Raw sugar futures settled higher Tuesday on modest investor short-covering as players eyed expiration of the March contract by the end of the week, brokers said. The key May sugar contract gained 0.14 cent to close at 13.13 cents per lb. Dealing from 12.93 to 13.22 cents.
Volume traded in the May contract reached 28,288 lots at 1:50 pm EST (1850 GMT). Spot March sugar added 0.15 cent to end at 12.83 cents. Sterling Smith, analyst for brokers FuturesOne in Chicago, said sweetener is getting support from expectations of Indian imports in the months ahead. Analysts said most of the running in the market was position rolling out of front March, which expires Friday.
Open interest in March stood 17,148 lots lower at 40,313 lots as of February 23. Dealers believe actual open interest by Tuesday's close was down to around 30,000 to 35,000 lots. "At this rate, the delivery should be 3,000 to 7,000 lots," one said. In industry news, India's farm minister Sharad Paid the country expects to produce 16.5 million tonnes of sugar in the current crop year and may import 2.0 million tonnes of raw sugar.

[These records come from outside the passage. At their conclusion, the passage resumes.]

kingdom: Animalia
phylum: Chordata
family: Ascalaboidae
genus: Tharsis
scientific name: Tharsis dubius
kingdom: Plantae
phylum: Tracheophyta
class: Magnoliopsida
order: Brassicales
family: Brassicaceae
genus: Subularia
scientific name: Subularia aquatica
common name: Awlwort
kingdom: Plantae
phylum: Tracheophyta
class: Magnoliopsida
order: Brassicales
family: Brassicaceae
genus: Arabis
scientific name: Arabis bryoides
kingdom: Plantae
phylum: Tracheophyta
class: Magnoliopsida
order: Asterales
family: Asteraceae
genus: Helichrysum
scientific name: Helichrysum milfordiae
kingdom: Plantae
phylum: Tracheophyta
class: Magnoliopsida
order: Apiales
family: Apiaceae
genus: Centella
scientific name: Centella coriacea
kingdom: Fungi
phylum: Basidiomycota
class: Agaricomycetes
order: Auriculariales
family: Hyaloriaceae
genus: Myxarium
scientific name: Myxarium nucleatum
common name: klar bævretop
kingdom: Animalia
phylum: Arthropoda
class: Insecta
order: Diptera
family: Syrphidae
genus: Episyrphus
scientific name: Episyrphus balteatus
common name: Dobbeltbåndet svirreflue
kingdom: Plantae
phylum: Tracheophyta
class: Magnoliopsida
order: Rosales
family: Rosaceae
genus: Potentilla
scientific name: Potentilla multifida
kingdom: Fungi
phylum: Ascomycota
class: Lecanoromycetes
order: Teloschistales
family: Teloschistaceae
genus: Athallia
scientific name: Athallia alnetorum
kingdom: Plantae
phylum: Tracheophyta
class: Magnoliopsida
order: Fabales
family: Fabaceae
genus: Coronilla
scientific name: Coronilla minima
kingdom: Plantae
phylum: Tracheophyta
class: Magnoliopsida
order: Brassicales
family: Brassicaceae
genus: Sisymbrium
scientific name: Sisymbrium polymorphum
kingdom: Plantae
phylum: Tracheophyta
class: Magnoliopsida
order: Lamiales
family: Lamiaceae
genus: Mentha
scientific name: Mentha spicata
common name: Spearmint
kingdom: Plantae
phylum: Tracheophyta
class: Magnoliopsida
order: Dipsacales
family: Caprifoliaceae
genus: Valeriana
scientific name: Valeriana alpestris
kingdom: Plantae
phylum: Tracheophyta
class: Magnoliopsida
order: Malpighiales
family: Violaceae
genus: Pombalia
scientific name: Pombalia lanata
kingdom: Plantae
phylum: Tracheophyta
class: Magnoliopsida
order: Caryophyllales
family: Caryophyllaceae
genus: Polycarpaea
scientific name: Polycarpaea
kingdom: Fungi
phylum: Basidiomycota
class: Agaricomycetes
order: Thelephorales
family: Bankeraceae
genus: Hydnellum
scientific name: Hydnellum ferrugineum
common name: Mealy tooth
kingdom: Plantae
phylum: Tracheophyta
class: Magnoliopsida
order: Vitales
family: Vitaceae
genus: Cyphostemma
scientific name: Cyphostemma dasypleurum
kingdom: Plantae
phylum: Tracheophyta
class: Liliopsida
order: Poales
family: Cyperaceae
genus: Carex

Merchant ED & F Man said the global sugar deficit in 2008-09 may be smaller than many analysts believe with output in top producer Brazil set to rise as mills use less cane for ethanol. The International Sugar Organisation raised its 2008-09 global sugar deficit forecast to 4.3 million tonnes from a previous shortfall of 3.6 million tonnes. Volume traded Monday in the No 11 sugar market hit 58,131 lots - exchange data.
Open interest for No 11 sugar market at 638,454 lots as of February 23, from the prior tally of 649,886 contracts. The domestic No 14 May sugar contract was down 0.22 cent at 19.70 cents per lb by 2:08 pm volume on Monday in the No 14 market amounted to 21 lots - exchange data.